This competition from 2021 had the objective of detecting extraterrestial signals, and that is by no mean an easy task...
- Data is 70GB
- Signals are really few
- Each sample consist in 6 spectrograms.
- Each spectrograms is the taken from the telescope for 5 minutes or 300 seconds
This was particularly challenging in several ways:
- First there is a huge dataset consisiting on 70GB
- On a first approach what I did was to read the spectograms as numpy arrays on disk each time up to 256 at once.
- In the end what works best was building a TF Record to latter load in batches faster. This approach allowed me to train way faster.

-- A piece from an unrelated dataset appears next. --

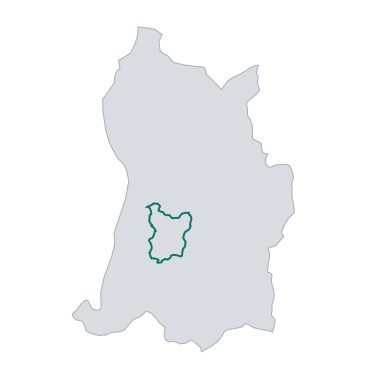 where Lovech sits in Bulgaria, rotated 277°
{"feature_id": "BGR-2247", "entity_name": "Lovech", "entity_type": "Province", "adm_level": 1, "iso_a3": "BGR", "parent_name": "Bulgaria", "parent_adm1": "", "projection": "albers", "projection_center": [24.557, 43.037], "detail": "fine", "context": "in_parent", "style": "outline", "palette": "teal", "viewbox_px": 384, "rotation_deg": 277, "n_neighbors": 0, "source": "natural_earth", "source_scale": "10m", "svg_char_len": 3564}
<svg xmlns="http://www.w3.org/2000/svg" viewBox="0 0 384 384"><g transform="rotate(277 192 192)"><path d="M326.0,242.4L318.9,241.4L316.5,241.9L315.0,243.7L311.8,243.5L307.8,243.6L303.7,245.7L301.4,246.7L298.2,245.0L292.3,239.7L288.7,236.1L286.0,235.2L283.5,236.4L274.2,238.0L272.0,240.2L267.8,242.8L263.4,244.1L257.2,245.1L253.9,245.0L252.1,246.2L250.7,249.8L249.7,253.3L248.8,254.7L241.0,256.6L239.4,258.7L238.9,260.6L239.1,262.6L232.9,260.8L228.1,262.2L227.0,263.7L226.0,265.8L226.6,268.1L228.4,270.3L230.2,276.3L230.9,282.2L230.0,285.7L226.4,288.2L219.0,291.0L211.8,289.8L208.6,290.9L203.3,291.3L198.4,292.1L190.9,294.6L184.1,296.1L177.9,291.2L170.6,287.8L163.0,285.8L160.3,287.3L159.2,288.5L152.8,284.1L149.9,282.5L148.5,280.8L145.9,274.9L144.3,274.7L139.1,276.9L134.0,276.8L131.0,276.4L121.9,276.6L120.7,280.6L119.6,281.2L117.6,281.7L112.8,281.4L106.6,284.3L100.0,286.1L94.8,286.1L89.5,285.1L86.3,285.7L79.4,285.9L75.0,290.2L68.2,289.9L62.5,289.0L63.3,287.7L64.7,270.4L67.7,262.8L67.6,261.2L67.0,260.0L64.6,258.7L62.8,254.5L59.3,243.4L57.3,241.2L51.5,238.7L46.4,235.4L42.2,231.2L34.6,220.7L38.6,219.7L39.8,217.7L44.0,212.1L44.5,209.3L44.1,207.7L41.5,204.9L39.8,199.0L41.3,193.4L41.5,190.6L40.3,187.7L41.8,184.2L44.6,182.4L46.4,181.8L54.0,181.6L58.9,174.7L61.8,172.5L64.8,168.5L66.2,167.1L67.6,164.0L68.1,160.9L62.3,156.3L60.3,152.9L57.8,149.1L54.3,146.5L47.2,141.9L44.5,137.4L43.4,131.6L41.6,127.2L39.6,124.3L39.3,122.0L38.5,119.1L38.5,113.5L40.3,106.1L41.5,103.5L43.9,102.8L50.4,99.0L50.8,93.9L52.0,90.8L54.1,89.0L56.0,87.9L59.4,90.9L67.8,95.8L71.8,99.3L71.6,101.4L69.6,103.4L65.9,105.4L63.7,108.1L63.0,111.5L63.5,113.9L66.1,116.0L81.4,113.6L96.8,115.2L117.6,120.0L131.4,121.7L141.6,119.6L160.5,123.5L178.1,127.0L195.0,127.9L204.4,124.9L211.0,121.0L216.6,113.8L230.6,104.0L244.1,98.4L261.8,93.7L273.6,91.9L275.3,93.3L290.8,101.5L297.5,101.3L303.1,102.6L305.1,104.9L306.5,105.4L313.7,102.9L317.1,107.6L322.4,114.0L331.2,117.1L338.9,118.7L341.4,118.9L349.4,118.4L349.1,135.1L344.6,143.1L337.1,140.8L327.9,143.4L323.3,152.4L320.6,155.1L318.2,158.3L317.0,169.8L317.3,188.6L313.9,191.0L310.6,191.9L297.5,208.9L305.6,213.2L309.2,216.6L315.4,226.2L324.1,237.0L326.0,242.4Z" fill="#d9dde1" stroke="#a8b0b8" stroke-width="1"/><path d="M157.8,194.7L155.4,194.2L153.4,192.5L151.7,190.2L149.3,189.3L146.9,189.0L145.0,189.0L141.8,191.8L139.8,191.6L138.1,191.8L136.5,191.4L135.3,190.6L134.1,189.9L127.6,189.8L126.6,188.2L127.3,185.4L127.4,183.1L127.3,180.9L126.2,179.0L124.3,178.6L123.0,177.3L121.9,176.0L122.3,174.6L122.0,173.1L121.3,172.4L120.9,171.4L120.0,170.4L118.6,170.4L117.9,168.5L117.6,166.6L118.4,166.1L119.3,166.8L120.6,166.9L121.1,165.3L121.5,162.5L121.1,159.9L123.8,158.3L126.5,157.1L127.7,158.1L128.8,157.9L130.4,158.7L131.7,158.9L132.9,158.6L134.4,158.0L135.8,157.6L136.7,156.6L137.7,155.6L138.6,155.3L139.6,155.4L140.5,156.3L141.2,157.7L142.2,158.6L145.8,159.7L148.3,159.8L148.6,160.2L148.8,160.7L149.6,160.4L151.3,158.9L152.3,157.7L152.7,156.7L153.3,155.9L153.8,156.7L154.4,156.3L155.1,155.2L157.8,153.2L160.9,153.0L162.0,153.1L163.9,152.9L165.0,154.2L166.3,154.1L167.7,153.7L169.2,153.0L170.6,152.1L171.5,151.2L171.7,149.4L172.7,150.7L174.0,153.4L175.9,155.1L176.2,159.6L173.9,162.0L171.9,161.3L169.5,161.0L168.7,163.2L168.4,165.8L166.5,167.2L165.9,170.0L166.3,172.3L163.6,175.5L164.2,178.6L164.5,179.6L164.3,180.6L164.6,181.5L165.1,182.3L167.3,183.3L169.3,184.7L170.5,187.9L171.0,191.3L169.4,191.7L168.9,192.3L168.7,193.1L166.6,194.4L164.3,194.7L161.7,194.1L159.0,194.1L158.6,194.6L157.8,194.7Z" fill="none" stroke="#0f766e" stroke-width="2"/></g></svg>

- Then the other proble is how to process the spectograms, and for that I've decided to treat them as images. But that is not all also as a sequence. Thus my data consist on a sequence of 6 images.
- Data proportions arroud only 10% are signals the other 90% are not. Thus that is my baseline. If I always predict 0 I would get a 90% accuracy.
- Data can be found here
kaggle competitions download -c seti-breakthrough-listen
Or here for manual downloadhttps://www.kaggle.com/competitions/seti-breakthrough-listen/data
Reflexions: I did not get a good result, but at the same time I do not think the approach was all wrong. I've realized to treating it as a classification problem is not the correct way to deal with this kind of problem. This is in nature a detection problem not a classification one.
That is, for now, I will go back to this competition with another approach later this year.